What is being asked →
Gather from the material every line that contains the string "grey".
*** Opening of Data for the task ***
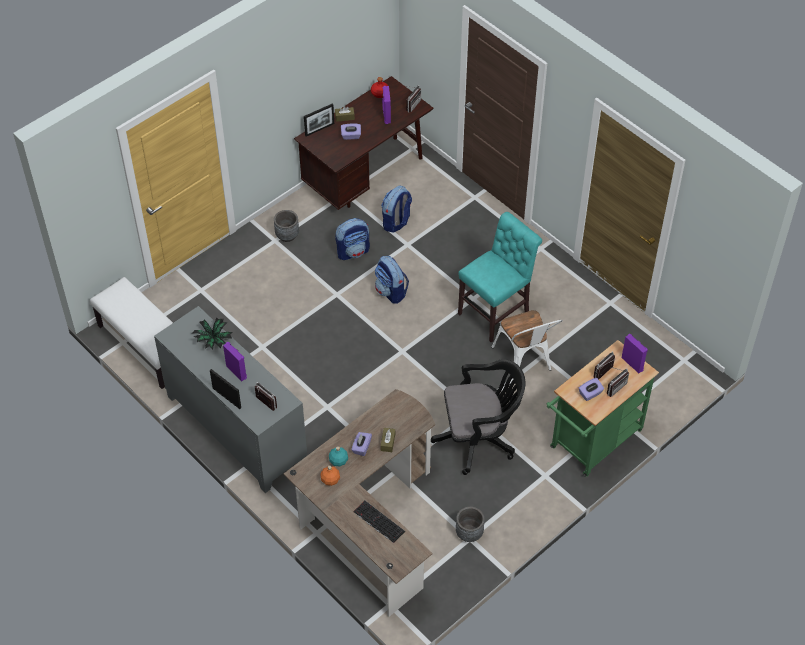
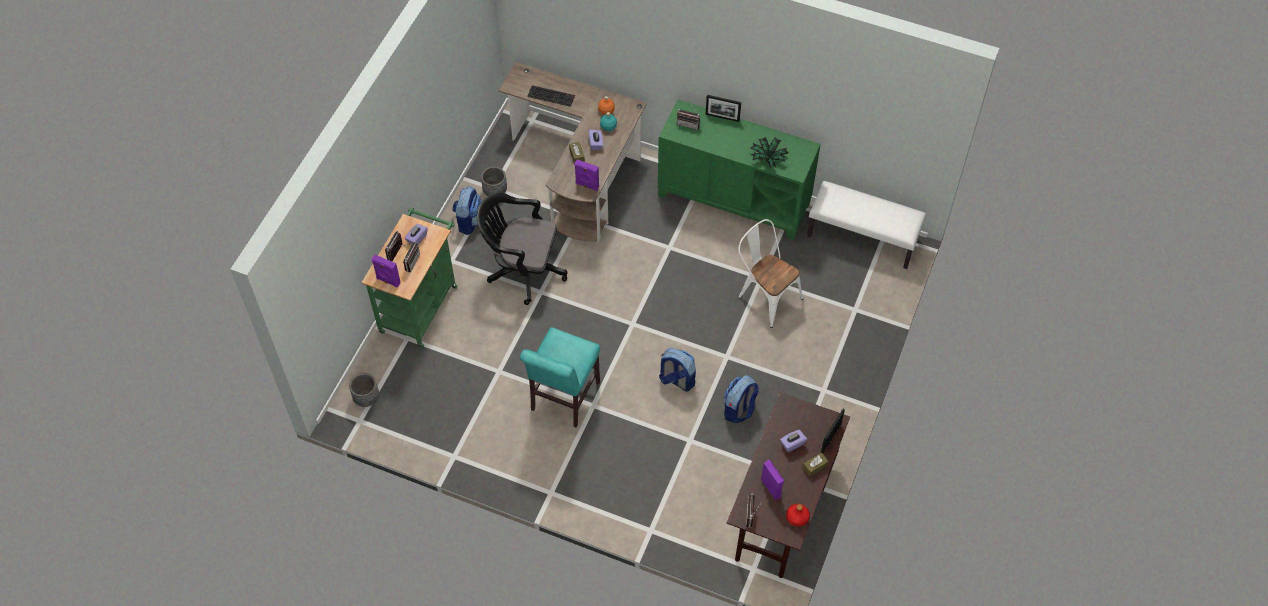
camera: 155 degrees right, 5 degrees up
(235, 429) = (734, 199): grey cabinet -> green cabinet
(237, 371) = (729, 140): purple speaker -> purple speaker (587, 185)
(287, 235) = (815, 400): grey planter -> grey planter (366, 398)
(396, 222) = (716, 462): backpack -> backpack (469, 221)
(479, 439) = (522, 270): black office chair -> black office chair turned 45 degrees clockwise
(524, 362) = (513, 358): white chair -> white chair (765, 296)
*** Close of Data for the task ***
Exercise result →
(235, 429) = (734, 199): grey cabinet -> green cabinet
(287, 235) = (815, 400): grey planter -> grey planter (366, 398)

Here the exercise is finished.